• [TRY IT] For the material below, return exactly the lines starting at the line containing "focal_35mm: 50" and ending at the line containing "focal_mm: 33", both ends included, and no others.
____ EXERCISE MATERIAL
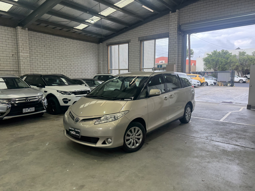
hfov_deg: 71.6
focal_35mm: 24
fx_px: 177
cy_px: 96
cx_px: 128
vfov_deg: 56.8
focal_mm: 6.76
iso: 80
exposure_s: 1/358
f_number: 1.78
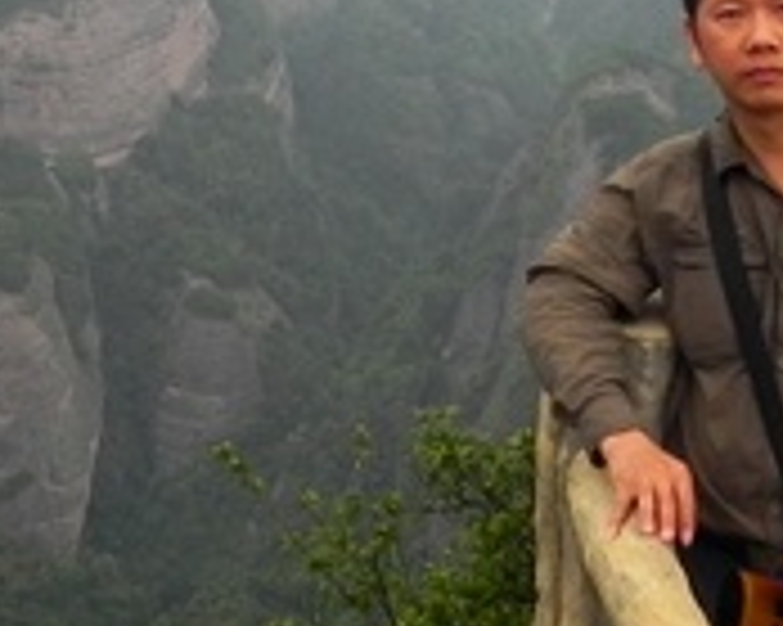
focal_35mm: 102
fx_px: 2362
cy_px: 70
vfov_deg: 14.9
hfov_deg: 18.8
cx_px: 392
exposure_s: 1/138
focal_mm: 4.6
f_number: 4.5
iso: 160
________
____ EXERCISE MATERIAL
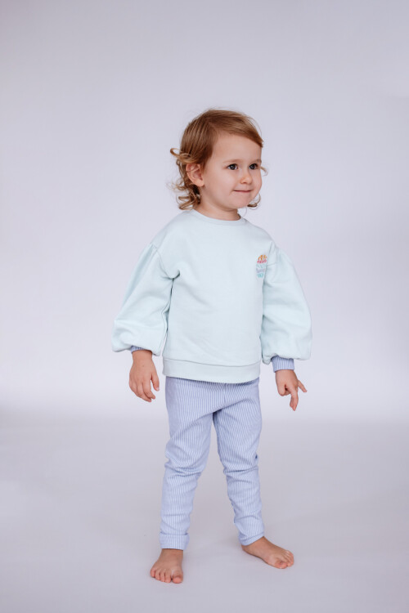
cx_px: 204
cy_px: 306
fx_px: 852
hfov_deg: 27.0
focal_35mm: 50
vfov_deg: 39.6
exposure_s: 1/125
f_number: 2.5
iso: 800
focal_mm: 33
________
• [RESULT OF THE TASK]
focal_35mm: 50
vfov_deg: 39.6
exposure_s: 1/125
f_number: 2.5
iso: 800
focal_mm: 33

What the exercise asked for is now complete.